Menkes: Masalah Kekurangan Dokter Juga Terjadi di Dunia, Tak Hanya Indonesia
Jakarta, Beritasatu.com -Saat ini Indonesia sangat membutuhkan lebih banyak dokter, terutama di daerah-daerah. Tidak hanya di Indonesia, ternyata dunia masih kekurangan dokter.
Menurut Menteri Kesehatan (Menkes) Budi Sadikin, dalam matriks yang ada di dunia dan saat dia berbicara di G-20 terungkap, semua menteri kesehatan di dunia itu bilang mereka kekurangan dokter. "Padahal rasio mereka sudah 2:1000, 3:1000. Jadi masalah itu yang harus kita bereskan. Jadi enggak mungkin kita bisa mendistribusi, kalau kurangnya saja sudah 130 ribuan- 140 ribuan," kata dia usai acara Investor Daily Roundtable, Jakarta, Kamis (5/10/2023).
Menkes Budi mengatakan, Indonesia harus mempunyai program untuk meningkatkan jumlah dokter dengan kualitas yang sama. Dia menerangkan, tidak mungkin bilang jangan ditambah karena kualitas buruk. Hal ini akan membuat 270 juta masyarakat Indonesia sangat menderita karena tak bisa akses ke dokter.
"Dokter itu di Indonesia sekarang praktiknya masih di tiga tempat, padahal di luar negeri itu satu tempat. Itu sudah ciri-ciri bahwa at least hanya sepertiga dari yang dibutuhkan, harusnya kan enggak begitu," ucap Budi.
Dia menjelaskan, kalau mau mengatasi masalah distribusi, kita harus memperbanyak jumlah dokter. Sesudah jumlah dokter cukup, kemudian harus memberikan insentif, pengaturan regulasi, perizinan yang tepat. "Ini agar distribusinya bisa merata. Kita harus menyiapkan fasilitas-fasilitas kesehatan di RS agar dokter merasa nyaman kerja disana," ucap Budi.
Senada dengan Menkes Budi, Ketua Umum Asosiasi Rumah Sakit Swasta Seluruh Indonesia (ARSSI) Iing Ichsan Hanafi mengakui
bahwa distribusi dokter ini masih kurang jumlahnya terutama di daerah-daerah. "Saya rasa kalau di kota-kota besar sudah cukup bagus. Memang yang jadi perhatian kita," kata dia.
Iing mengatakan, jika di daerah itu memberikan kesejahteraan, fasilitas yang lain-lain yang menarik tentunya dokter juga akan ke daerah. Dia mengatakan, yang terpenting adalah bagaimana pihak rumah sakit swasta bisa berkolaborasi dengan pemerintah daerah supaya dokter itu mau bertugas di daerah. "Tentunya kesejahteraan diperhatikan. Kami terus terang di rumah sakit swasta itu juga sangat tergantung terhadap dokter yang ada di daerah-daerah," kata dia.
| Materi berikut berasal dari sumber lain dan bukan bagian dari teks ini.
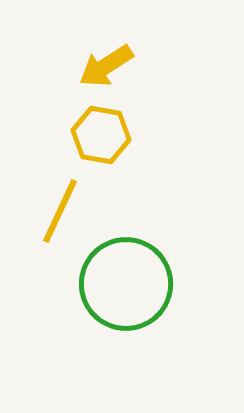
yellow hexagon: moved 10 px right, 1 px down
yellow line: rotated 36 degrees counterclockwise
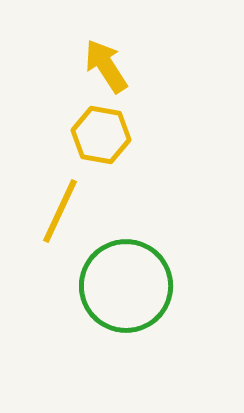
yellow arrow: rotated 90 degrees clockwise
green circle: moved 2 px down
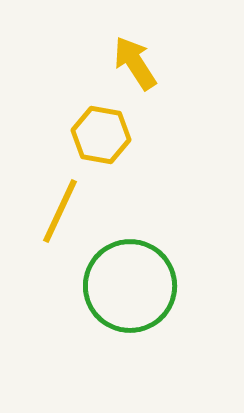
yellow arrow: moved 29 px right, 3 px up
green circle: moved 4 px right
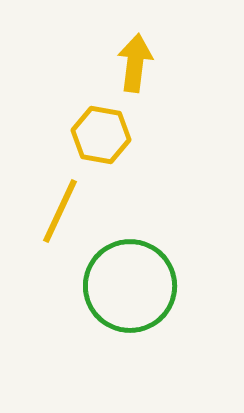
yellow arrow: rotated 40 degrees clockwise
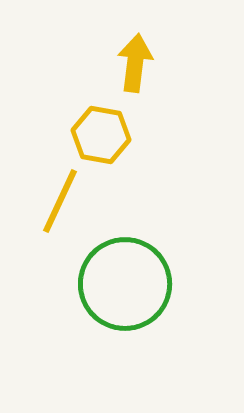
yellow line: moved 10 px up
green circle: moved 5 px left, 2 px up
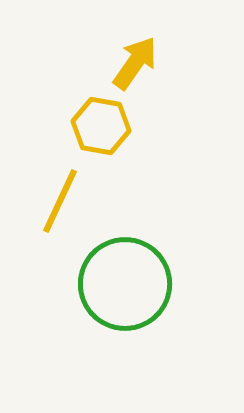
yellow arrow: rotated 28 degrees clockwise
yellow hexagon: moved 9 px up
Mengenai mahalnya obat, Iing menilai ARSSI sebagai pemakai menginginkan proses yang lebih efisien. Tentunya efisien dari awal bagaimana penyediaan bahannya, bagaimana prosesnya, bagaimana untuk rumah sakit swasta harga belinya murah.
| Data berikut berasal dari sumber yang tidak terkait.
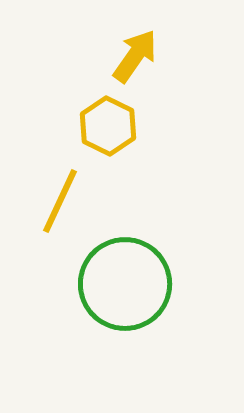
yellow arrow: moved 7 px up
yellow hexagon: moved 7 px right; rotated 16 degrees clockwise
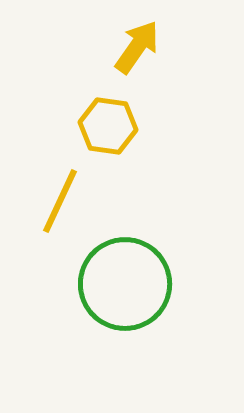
yellow arrow: moved 2 px right, 9 px up
yellow hexagon: rotated 18 degrees counterclockwise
"Mungkin kalau diproses-proses itunya kita evaluasi dan perbaiki, tentunya kita jual akan lebih ekonomis lagi. Jadi jangan hanya lihat dari jualnya saja, tapi di proses awal juga mungkin harus banyak perbaikan," kata dia.
Mengenai harus transparansi dalam proses pembuatan obat, Iing menyetujuinya. Sebab, di zaman sekarang yang sangat terbuka, pasien bisa membandingkan kalau beli obat di tempat ini dengan di tempat lain. "Tentunya akan sangat terbuka," ucap Iing.
UU Kesehatan akan mulai berlaku pada tahun depan, dia mengatakan, fokus utama mereka dalam UU tersebut tentunya menjaga mutu pelayanan kesehatan kepada masyarakat. Untuk menjaga mutu tentunya membutuh SDM yang baik seperti dokter, tenaga medis, perawat, tenaga penunjang juga kompetensinya bagus. "Habis itu peralatan medis juga harus terpenuhi dengan bagus. Fasilitas rumah sakit juga tentunya bisa terjangkau. Ini tentunya akan berdampak lebih baik lagi," terang Iing.
Mengenai Obat modern asli Indonesia (OMAI) dari bahan alam, dia menjelaskan, selama masa izin edar sudah ada dan izin dari BPOM sudah ada serta ada permintaan dari dokter, tentunya dari RS bisa menyediakan. "Tapi kalau dari aspek legalnya itu memang belum, kami tegas menolak. Untuk persentasenya saya tidak tahu datanya," ucap Iing.